Transcribe the rows verbatim from the line containing "1080p Full HD" to the line containing "andere helft", inclusive of both, omitting the pictures.

Given records:
+--

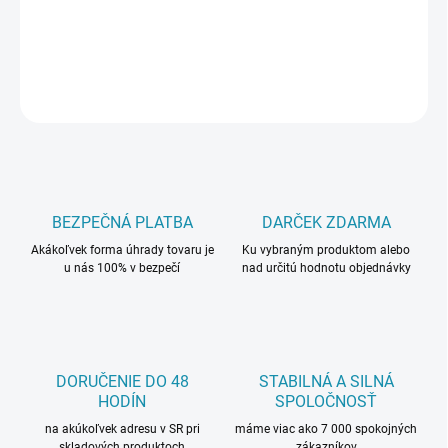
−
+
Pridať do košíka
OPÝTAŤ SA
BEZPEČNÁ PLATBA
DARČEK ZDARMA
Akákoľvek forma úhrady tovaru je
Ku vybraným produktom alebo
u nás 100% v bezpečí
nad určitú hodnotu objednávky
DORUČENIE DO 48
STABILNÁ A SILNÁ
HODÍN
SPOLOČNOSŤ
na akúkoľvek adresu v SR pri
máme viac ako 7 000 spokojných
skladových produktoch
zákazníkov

+--

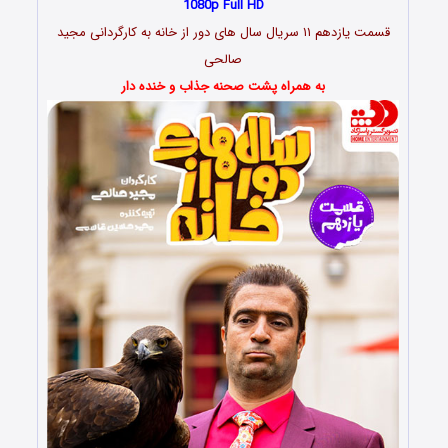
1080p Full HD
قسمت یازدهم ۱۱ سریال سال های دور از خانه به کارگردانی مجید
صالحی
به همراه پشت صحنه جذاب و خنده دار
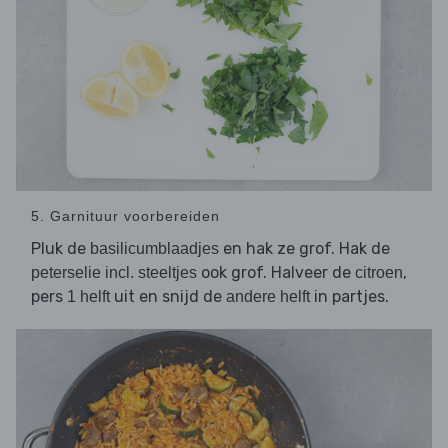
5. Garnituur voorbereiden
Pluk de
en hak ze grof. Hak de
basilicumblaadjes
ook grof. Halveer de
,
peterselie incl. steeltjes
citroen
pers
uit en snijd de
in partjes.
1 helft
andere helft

+--

Answer space:
1080p Full HD
قسمت یازدهم ۱۱ سریال سال های دور از خانه به کارگردانی مجید
صالحی
به همراه پشت صحنه جذاب و خنده دار
5. Garnituur voorbereiden
Pluk de
en hak ze grof. Hak de
basilicumblaadjes
ook grof. Halveer de
,
peterselie incl. steeltjes
citroen
pers
uit en snijd de
in partjes.
1 helft
andere helft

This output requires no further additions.